### ĆWICZENIE 1
Wybierz z wpisów każdy wiersz, w którym występuje słowo „every”.

### FRAGMENT ŹRÓDŁOWY
W drugim meczu finału Centralnej Ligi Juniorów piłkarze Lecha Poznań wygrali w środę we Wronkach z Cracovią 2:0 . Tym samym niebiesko-biali zapewnili sobie pierwszy tytuł mistrzowski w tej kategorii wiekowej od 1995 roku.
Po zwycięstwie odniesionym w stolicy Małopolski w rozmiarach 2:0 to gracze szkoleniowca Krzysztofa Kołodzieja byli przed rewanżem w uprzywilejowanej pozycji. Nawet ich jednak wcześniejsze półfinałowe starcia z Legią Warszawa potwierdzały, że o ostateczną wygraną nie mogą być w pełni spokojni. Lechici bowiem mimo porażki we Wronkach 1:2 zdołali odwrócić losy rywalizacji i triumfować na wyjeździe 5:2. Teraz sami chcieli uniknąć znalezienia się w podobnej sytuacji, co pokonani przez nich legioniści.
To przyjezdni lepiej rozpoczęli środowe starcie. Jako pierwsi potrafili opanować nerwy i stworzyć sobie dogodną okazję, a miało to miejsce już w 5. minucie meczu. Dośrodkowania z prawej strony boiska nie potrafił zakończyć celnym uderzeniem ich napastnik i cały czas to gospodarze utrzymywali bezpieczną zaliczkę z pierwszego spotkania. Lech szybko jednak przejął inicjatywę i gra toczyła się głównie na połowie "Pasów". W początkowym kwadransie nie poskutkowało to jednak poważniejszym zagrożeniem w polu karnym gości.
Po upływie piętnastu minut groźnie było za to pod bramką Bartosza Mrozka. Kontrolował on jednak mocne uderzenie jednego z krakowian, które przeleciało obok celu. Chwilę później pierwszy strzał celny oddali lechici. Uczynili to sprawą skrzydłowego Michała Skórasia, z którego próbą z rzutu wolnego bez problemu poradził sobie golkiper Cracovii. Znacznie bardziej musiał wykazać się w sytuacji, w której sam na sam znalazł się z nim najlepszy strzelec Kolejorza, Hubert Sobol. I w tym momencie jednak się nie pomylił i w dalszym ciągu utrzymywał się remis bezbramkowy.
Zawodnicy trenera Kołodzieja objęli prowadzenie jeszcze przed przerwą. Lewą stroną pola karnego przedarł się skrzydłowy Paweł Tupaj, który był nieprzepisowo powstrzymywany przez obrońcę przyjezdnych. Sędzia przyznał niebiesko-białym rzut karny, który na bramkę pewnym strzałem po ziemi zamienił ich stoper, Wiktor Pleśnierowicz. 1:0 i od tego momentu gracze w biało-czerwonych strojach potrzebowali już aż trzech trafień, by przeważyć losy rywalizacji na swoją korzyść.
Po wznowieniu to piłkarze Cracovii ruszyli do zdecydowanych ataków, szybko stwarzając zagrożenie pod bramką Mrozka. Ani razu nie udali im się go pokonać. Wyjmować piłkę z siatki musiał za to golkiper gości, którego pokonał silnym strzałem w krótki róg Sobol, zapisując na swoim koncie 24. bramkę w tych rozgrywkach. Dwa gole przewagi Lecha oznaczały, że ich przewaga stała się praktycznie niemożliwa do wypuszczenia.

### DANE WEJŚCIOWE

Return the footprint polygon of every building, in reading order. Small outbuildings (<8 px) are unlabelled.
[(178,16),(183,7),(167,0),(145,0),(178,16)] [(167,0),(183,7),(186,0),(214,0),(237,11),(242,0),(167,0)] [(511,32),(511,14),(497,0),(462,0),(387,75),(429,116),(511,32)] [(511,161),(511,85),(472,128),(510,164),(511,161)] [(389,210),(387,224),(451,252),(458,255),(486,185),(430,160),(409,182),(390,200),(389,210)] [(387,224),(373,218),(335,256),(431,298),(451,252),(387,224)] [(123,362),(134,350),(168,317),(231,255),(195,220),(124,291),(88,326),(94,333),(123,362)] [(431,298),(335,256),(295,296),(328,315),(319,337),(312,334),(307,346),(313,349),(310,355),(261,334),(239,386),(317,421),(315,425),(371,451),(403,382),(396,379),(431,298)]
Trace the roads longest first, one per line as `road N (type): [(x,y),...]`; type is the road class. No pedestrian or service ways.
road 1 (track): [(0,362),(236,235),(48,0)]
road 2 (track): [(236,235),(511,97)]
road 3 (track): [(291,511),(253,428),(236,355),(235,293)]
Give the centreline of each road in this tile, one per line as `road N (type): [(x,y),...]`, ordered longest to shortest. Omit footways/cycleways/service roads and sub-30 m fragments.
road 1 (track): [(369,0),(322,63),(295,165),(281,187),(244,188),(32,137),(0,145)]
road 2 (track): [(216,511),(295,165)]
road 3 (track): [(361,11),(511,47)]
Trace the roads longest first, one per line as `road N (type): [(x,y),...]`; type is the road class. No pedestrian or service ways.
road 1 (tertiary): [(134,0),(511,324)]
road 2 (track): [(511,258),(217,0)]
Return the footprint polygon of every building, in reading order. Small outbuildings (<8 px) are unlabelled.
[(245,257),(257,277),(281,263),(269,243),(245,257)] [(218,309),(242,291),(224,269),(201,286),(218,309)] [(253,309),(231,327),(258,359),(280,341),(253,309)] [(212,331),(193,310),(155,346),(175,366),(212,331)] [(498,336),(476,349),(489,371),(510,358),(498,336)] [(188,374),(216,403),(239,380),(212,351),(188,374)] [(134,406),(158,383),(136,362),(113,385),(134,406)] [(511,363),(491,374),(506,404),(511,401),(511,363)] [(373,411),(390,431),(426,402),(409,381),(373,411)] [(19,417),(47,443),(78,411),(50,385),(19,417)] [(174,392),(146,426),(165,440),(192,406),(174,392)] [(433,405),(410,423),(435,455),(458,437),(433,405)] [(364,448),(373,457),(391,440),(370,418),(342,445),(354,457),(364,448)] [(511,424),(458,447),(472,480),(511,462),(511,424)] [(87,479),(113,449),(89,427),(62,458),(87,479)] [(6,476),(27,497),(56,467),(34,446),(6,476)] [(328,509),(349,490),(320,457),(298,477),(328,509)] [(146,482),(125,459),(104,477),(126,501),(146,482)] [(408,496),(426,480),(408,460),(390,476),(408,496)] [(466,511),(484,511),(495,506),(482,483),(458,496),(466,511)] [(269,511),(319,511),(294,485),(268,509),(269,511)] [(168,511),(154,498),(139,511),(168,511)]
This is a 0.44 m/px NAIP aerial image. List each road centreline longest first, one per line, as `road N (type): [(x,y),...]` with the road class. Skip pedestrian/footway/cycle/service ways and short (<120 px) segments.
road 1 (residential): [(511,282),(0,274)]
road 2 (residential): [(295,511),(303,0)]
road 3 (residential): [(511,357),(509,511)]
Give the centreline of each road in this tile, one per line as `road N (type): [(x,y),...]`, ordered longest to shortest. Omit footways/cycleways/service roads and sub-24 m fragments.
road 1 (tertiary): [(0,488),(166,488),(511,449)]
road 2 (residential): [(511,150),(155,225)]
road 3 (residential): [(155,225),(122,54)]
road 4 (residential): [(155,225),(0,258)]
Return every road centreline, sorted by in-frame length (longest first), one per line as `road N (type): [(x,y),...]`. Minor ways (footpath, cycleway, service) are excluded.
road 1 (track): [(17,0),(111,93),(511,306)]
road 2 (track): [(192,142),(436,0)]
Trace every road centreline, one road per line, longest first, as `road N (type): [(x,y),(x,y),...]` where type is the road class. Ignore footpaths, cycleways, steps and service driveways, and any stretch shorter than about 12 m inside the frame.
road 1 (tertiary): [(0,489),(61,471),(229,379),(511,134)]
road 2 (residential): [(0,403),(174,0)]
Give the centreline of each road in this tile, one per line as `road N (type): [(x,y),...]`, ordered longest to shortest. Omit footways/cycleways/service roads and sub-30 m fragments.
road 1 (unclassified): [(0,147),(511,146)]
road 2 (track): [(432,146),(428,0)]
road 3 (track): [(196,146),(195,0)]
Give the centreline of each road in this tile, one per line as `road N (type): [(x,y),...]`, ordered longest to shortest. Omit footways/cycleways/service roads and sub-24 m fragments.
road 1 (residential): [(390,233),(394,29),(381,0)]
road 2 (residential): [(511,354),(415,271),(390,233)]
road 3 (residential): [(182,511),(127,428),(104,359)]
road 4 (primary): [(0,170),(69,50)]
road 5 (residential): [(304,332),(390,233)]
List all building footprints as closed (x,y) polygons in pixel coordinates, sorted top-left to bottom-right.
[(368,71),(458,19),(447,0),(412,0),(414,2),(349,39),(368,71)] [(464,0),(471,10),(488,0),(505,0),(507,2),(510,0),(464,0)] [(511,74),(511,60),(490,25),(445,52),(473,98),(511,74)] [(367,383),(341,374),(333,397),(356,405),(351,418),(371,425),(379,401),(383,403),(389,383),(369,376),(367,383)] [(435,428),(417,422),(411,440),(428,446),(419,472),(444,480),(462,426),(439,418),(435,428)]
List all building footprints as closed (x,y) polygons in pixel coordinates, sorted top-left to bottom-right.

### ĆWICZENIE 2
Który zawodnik, według relacji z meczu, zamienił rzut karny na bramkę?

### ROZWIĄZANIE ZADANIA 1
Return the footprint polygon of every building, in reading order. Small outbuildings (<8 px) are unlabelled.
Return the footprint polygon of every building, in reading order. Small outbuildings (<8 px) are unlabelled.
Return every road centreline, sorted by in-frame length (longest first), one per line as `road N (type): [(x,y),...]`. Minor ways (footpath, cycleway, service) are excluded.
Trace every road centreline, one road per line, longest first, as `road N (type): [(x,y),(x,y),...]` where type is the road class. Ignore footpaths, cycleways, steps and service driveways, and any stretch shorter than about 12 m inside the frame.

### ROZWIĄZANIE ZADANIA 2
Rzut karny na bramkę zamienił stoper Lecha, Wiktor Pleśnierowicz.